When I look outside, trees are shedding down to their bony form. Pumpkins sit on the porch ready to be carved. The other day, on Instagram, I saw a farmer letting her chicken gouge the eyes, nose, and mouth of her pumpkin. Leaves litter my yard, and I am not ready to rake.
Remember the last post? All the talk about maggots and moth-eaten garments is sparking a poem for this week's Craft & Play. We want you to face your fears on the page, letting them all get cozy next to each other as you expertly stitch them together to create a harrowing poem.
The process goes like this:
Brainstorm a list of terrifying, creepy, strange images on a piece of paper. Write them all over the page, upside down, sideways, or in whatever way seems therapeutic to you.
Create couplets or tercets with the images you wrote down, adding more sensory detail or drawing comparisons between them
Weave through your poem this way, crossing out your fears in that brainstorming paper as you get them into the poem. You are conquering them.
Once you have the imagery into couplets or tercets, go back and add or enhance any imagery that will hold the whole piece together.
Stand back and behold your scary poem, and show your friends (with the proper trigger warnings of course).

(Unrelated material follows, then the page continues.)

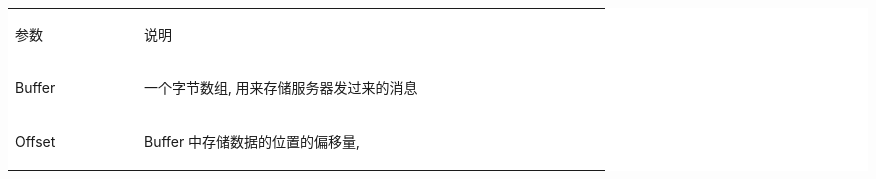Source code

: <table cellspacing="0"><tbody><tr><td width="115" valign="top" data-darkreader-inline-border-top="" data-darkreader-inline-border-right="" data-darkreader-inline-border-bottom="" data-darkreader-inline-border-left="" data-style="padding: 0px 7px; border-color: windowtext; border-style: solid; border-width: 1px; --darkreader-inline-border-top:#8c8273; --darkreader-inline-border-right:#8c8273; --darkreader-inline-border-bottom:#8c8273; --darkreader-inline-border-left:#8c8273;"><p><span data-darkreader-inline-color="" data-darkmode-color-16576166479504="rgb(163, 163, 163)" data-darkmode-original-color-16576166479504="#fff|rgb(0, 0, 0)" data-style="font-family: 等线; color: rgb(0, 0, 0); font-size: 14px; --darkreader-inline-color:#e8e6e3;">参数</span></p></td><td width="454" valign="top" data-darkreader-inline-border-top="" data-darkreader-inline-border-right="" data-darkreader-inline-border-bottom="" data-darkreader-inline-border-left="" data-style="padding: 0px 7px; border-color: windowtext windowtext windowtext currentcolor; border-style: solid solid solid none; border-width: 1px 1px 1px medium; --darkreader-inline-border-top:#8c8273; --darkreader-inline-border-right:#8c8273; --darkreader-inline-border-bottom:#8c8273; --darkreader-inline-border-left:currentcolor;"><p><span data-darkreader-inline-color="" data-darkmode-color-16576166479504="rgb(163, 163, 163)" data-darkmode-original-color-16576166479504="#fff|rgb(0, 0, 0)" data-style="font-family: 等线; color: rgb(0, 0, 0); font-size: 14px; --darkreader-inline-color:#e8e6e3;">说明</span></p></td></tr><tr><td width="115" valign="top" data-darkreader-inline-border-top="" data-darkreader-inline-border-right="" data-darkreader-inline-border-bottom="" data-darkreader-inline-border-left="" data-style="padding: 0px 7px; border-color: currentcolor windowtext windowtext; border-style: none solid solid; border-width: medium 1px 1px; --darkreader-inline-border-top:currentcolor; --darkreader-inline-border-right:#8c8273; --darkreader-inline-border-bottom:#8c8273; --darkreader-inline-border-left:#8c8273;"><p><span data-darkreader-inline-color="" data-darkmode-color-16576166479504="rgb(163, 163, 163)" data-darkmode-original-color-16576166479504="#fff|rgb(0, 0, 0)" data-style="font-family: 等线; color: rgb(0, 0, 0); font-size: 14px; --darkreader-inline-color:#e8e6e3;">Buffer</span></p></td><td width="454" valign="top" data-darkreader-inline-border-top="" data-darkreader-inline-border-right="" data-darkreader-inline-border-bottom="" data-darkreader-inline-border-left="" data-style="padding: 0px 7px; border-color: currentcolor windowtext windowtext currentcolor; border-style: none solid solid none; border-width: medium 1px 1px medium; --darkreader-inline-border-top:currentcolor; --darkreader-inline-border-right:#8c8273; --darkreader-inline-border-bottom:#8c8273; --darkreader-inline-border-left:currentcolor;"><p><span data-darkreader-inline-color="" data-darkmode-color-16576166479504="rgb(163, 163, 163)" data-darkmode-original-color-16576166479504="#fff|rgb(0, 0, 0)" data-style="font-family: 等线; color: rgb(0, 0, 0); font-size: 14px; --darkreader-inline-color:#e8e6e3;">一个字节数组, 用来存储服务器发过来的消息</span></p></td></tr><tr><td width="115" valign="top" data-darkreader-inline-border-top="" data-darkreader-inline-border-right="" data-darkreader-inline-border-bottom="" data-darkreader-inline-border-left="" data-style="padding: 0px 7px; border-color: currentcolor windowtext windowtext; border-style: none solid solid; border-width: medium 1px 1px; --darkreader-inline-border-top:currentcolor; --darkreader-inline-border-right:#8c8273; --darkreader-inline-border-bottom:#8c8273; --darkreader-inline-border-left:#8c8273;"><p><span data-darkreader-inline-color="" data-darkmode-color-16576166479504="rgb(163, 163, 163)" data-darkmode-original-color-16576166479504="#fff|rgb(0, 0, 0)" data-style="font-family: 等线; color: rgb(0, 0, 0); font-size: 14px; --darkreader-inline-color:#e8e6e3;">Offset</span></p></td><td width="454" valign="top" data-darkreader-inline-border-top="" data-darkreader-inline-border-right="" data-darkreader-inline-border-bottom="" data-darkreader-inline-border-left="" data-style="padding: 0px 7px; border-color: currentcolor windowtext windowtext currentcolor; border-style: none solid solid none; border-width: medium 1px 1px medium; --darkreader-inline-border-top:currentcolor; --darkreader-inline-border-right:#8c8273; --darkreader-inline-border-bottom:#8c8273; --darkreader-inline-border-left:currentcolor;"><p><span data-darkreader-inline-color="" data-darkmode-color-16576166479504="rgb(163, 163, 163)" data-darkmode-original-color-16576166479504="#fff|rgb(0, 0, 0)" data-style="font-family: 等线; color: rgb(0, 0, 0); font-size: 14px; --darkreader-inline-color:#e8e6e3;">Buffer 中存储数据的位置的偏移量,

Our poem is a combination of things that unnerved or unsettled both of us. We are pretty happy with the final result:
Fear Factor
The horned lizard shoots out blood from its eyes
to repel coyotes, horned toads, and other natural enemies,
mirroring the miracle of the bleeding Virgin statue.
Would you eat your toast if it was soaked with Mary’s
blood red tears instead of a blackened silhouette?
The appearance on the breakfast plate would be jarring
to a simple farmer, having witnessed another man
claiming to be Jesus. I cannot think of farmland
without worrying about crop circles, aliens appearing
in the night like wordless thieves, stealing into the bodies
of my loved ones, replacing them while I sleep in the moonlight.
Sometimes the sky is so dark with no moon or stars.
Only dampness that bleeds through the clouds.
But there are worse things. Tumors can grow eyelashes.
The way they naturally fall off my face
peeling away like layers of skin off a birch tree.
A praying mantis tears off her husband’s head after sex.
No need for alimony. No need for child support.
Black widows crush their mates in solidarity.
We think because they are bugs, the horror of it is justified.
No one loses sleep over the murder of a spider’s lover.
No one called in the decapitation.
The real horror is the kind we cannot speak of,
flesh and blood and anger, spite and vengeance, knives and twisting.
We hope you will try this week’s Craft and Play, and if you do, be sure to share your work with us so we can celebrate your poetry!
Go in peace this week!
I think one of the creepiest poems I've written was a response to a Game of Thrones episode. Ha! Not my usual subject. But I was so disturbed by a specific act of violence in the episode (eye gouging... I'll leave it there) that I had to write about it to get it out of my head. I'm more likely to stick to darkness and decay found in nature, and I'm okay with that. 😂 But I do love this challenge!